# [Passage]
Which pair of the gases diffuses with the same rate at same temperature and pressure? (a) \(\mathrm{CO}\) and \(\mathrm{NO}\) (b) \(\mathrm{NO}_{2}\) and \(\mathrm{CO}_{2}\) (c) \(\mathrm{NH}_{3}\) and \(\mathrm{PH}_{3}\) (d) \(\mathrm{NO}\) and \(\mathrm{C}_{2} \mathrm{H}_{6}\)

Short Answer

Expert verified
The gases NO and C₂H₆ diffuse at the same rate.

Step by step solution

01

Understand the Concept of Diffusion

The diffusion rate of a gas is inversely proportional to the square root of its molar mass, according to Graham's Law of Diffusion. For two gases to diffuse at the same rate under identical conditions, they must have the same molar mass.

# [Action item]
Edit the gas diffusion passage, beginning at the words "Understand the Concept" and stopping after "same molar mass.", and replace "molar mass" with "molecular weight".

# [Records]

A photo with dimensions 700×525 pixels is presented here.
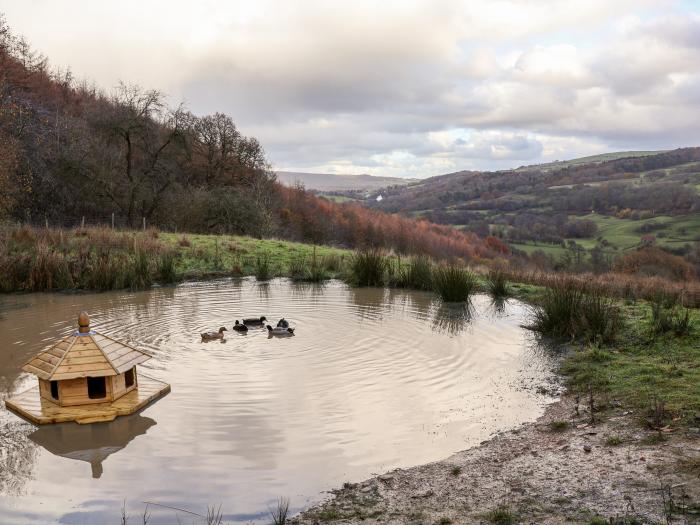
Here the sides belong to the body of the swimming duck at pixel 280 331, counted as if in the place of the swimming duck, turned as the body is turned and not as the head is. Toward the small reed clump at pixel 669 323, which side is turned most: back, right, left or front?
back

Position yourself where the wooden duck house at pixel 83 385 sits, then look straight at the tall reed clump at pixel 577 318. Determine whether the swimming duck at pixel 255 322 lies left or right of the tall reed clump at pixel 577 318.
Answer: left

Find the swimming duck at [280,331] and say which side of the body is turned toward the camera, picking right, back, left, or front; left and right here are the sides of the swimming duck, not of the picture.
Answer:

# [Completed task]
Understand the Concept of Diffusion

The diffusion rate of a gas is inversely proportional to the square root of its molecular weight, according to Graham's Law of Diffusion. For two gases to diffuse at the same rate under identical conditions, they must have the same molecular weight.